When Diana told me her full name that night, I scoffed, assuming it was a ham-handed pseudonym at best, and confirmed the worst about my new friend - she had cashed in her one way ticket to the land of loonies. I did my best to keep my face composed in the wake of such information. Ah, Diana Ross, ok, nice to meet you properly (by the way, I loved you in The Wiz). I left her that night, still sipping her wine, smoking her victory pack of cigarettes and mumbling a bit more cheerfully this time to herself.
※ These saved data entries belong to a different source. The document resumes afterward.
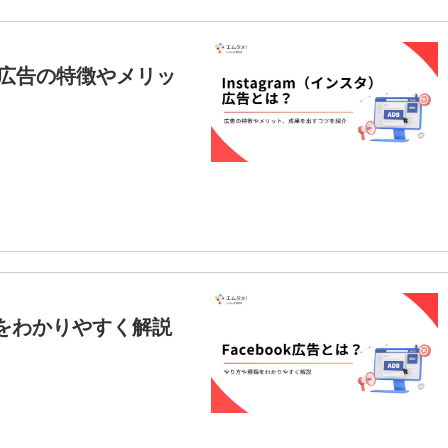
は？広告の特徴やメリッ
類をわかりやすく解説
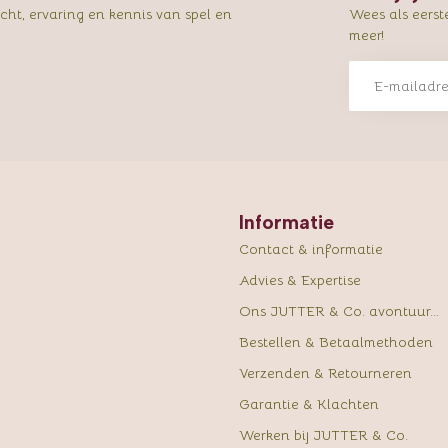
ht, ervaring en kennis van spel en
Wees als eerst
meer!
Informatie
Contact & informatie
Advies & Expertise
Ons JUTTER & Co. avontuur...
Bestellen & Betaalmethoden
Verzenden & Retourneren
Garantie & Klachten
Werken bij JUTTER & Co.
I did not see Diana again after that. It was as if the ground had opened up and swallowed her whole, or she sidestepped back into whatever wormhole she had emerged from days ago, just to make my introduction to Lisbon that much more memorable. Also, shocking to none, I did not hear from her either, no efforts to repay me nor long, rambling, conspiratorial updates on the latest with her hacker. She simply vanished in the ether, which was frankly good enough for me. I had simply and wholly assumed she was a woman in trouble, hustling for her own daily bread, willing to snag and suck dry any and all unsuspecting flies in her spidery web.
I did, however, attempt to identify her online, and much to my amazement, her story checked out, at least so far as she had more than one online bio that reinforced the exact details of her story. Travel writer, check, wrote for the BBC and Guardian, check, same twitchy smile, check. Many months later, I did another search, and saw that Diana had actually published a new story. Isn’t that something, I thought. You go, Diana. Perhaps I felt a small bloom of pride that I had helped stabilize this wayward soul ever so slightly with the acquisition of a new laptop and a lot of cigarettes to help get her through the day. Or maybe Diana just figured out a way to get the best of her hacker, to vanquish her opponent and emerge victorious to write once again about the best two for one salted cod tours in Portugal. Whatever it was, Diana was out there, alive and once again working, which made me smile whenever I thought of our ever so brief encounter on that unseasonably balmy December night.